I think I ran it at 140mm, it was pretty good that way.


----------



## elmadaleno (Jul 8, 2005)

rzozaya1969 said:


> lol... I think if I put that stuff at 160 mm, it will be so choper I would just need to swap the handlebar, change grips with leather cords and put on a WW I helment and leather jacket.... make it Mexican Chopper
> 
> I think I ran it at 140mm, it was pretty good that way.


Thats what I thought! It would be cool to put that baby at 160 and let it rip down the mountain!

Ok, ok, I know, as long as you don't have to turn!


----------



## 545cu4ch (Aug 11, 2005)

elmadaleno said:


> Thats what I thought!
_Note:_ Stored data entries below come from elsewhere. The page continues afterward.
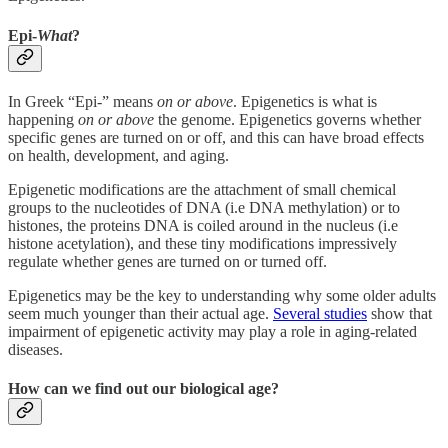
Epi-
What
?
In Greek “Epi-” means
on or above
. Epigenetics is what is
happening
on or above
the genome. Epigenetics governs whether
specific genes are turned on or off, and this can have broad effects
on health, development, and aging.
Epigenetic modifications are the attachment of small chemical
groups to the nucleotides of DNA (i.e DNA methylation) or to
histones, the proteins DNA is coiled around in the nucleus (i.e
histone acetylation), and these tiny modifications impressively
regulate whether genes are turned on or turned off.
Epigenetics may be the key to understanding why some older adults
seem much younger than their actual age.
Several studies
show that
impairment of epigenetic activity may play a role in aging-related
diseases.
How can we find out our biological age?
It would be cool to put that baby at 160 and let it rip down the mountain!
> 
> Ok, ok, I know, as long as you don't have to turn!
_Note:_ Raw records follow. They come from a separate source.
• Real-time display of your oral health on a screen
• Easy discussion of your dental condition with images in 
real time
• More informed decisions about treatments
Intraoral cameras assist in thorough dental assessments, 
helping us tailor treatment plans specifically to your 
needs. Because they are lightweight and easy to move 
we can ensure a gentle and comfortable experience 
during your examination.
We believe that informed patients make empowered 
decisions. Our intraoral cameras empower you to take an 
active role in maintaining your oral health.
Bah turning is for pu$$ies anyway :yesnod:


----------



## Warp (May 24, 2004)

elmadaleno said:


> Thats what I thought! It would be cool to put that baby at 160 and let it rip down the mountain!
> 
> Ok, ok, I know, as long as you don't have to turn!


Both the ML and SB are topped at 145mm travel (Titus doesn't say what brand... :devil...

At 145mm the thing is pure porn. In turns, it's nice but requires more piloting. Not bad at all, just needs more piloting. It's not that neuralgic-like handling Titus are famous for.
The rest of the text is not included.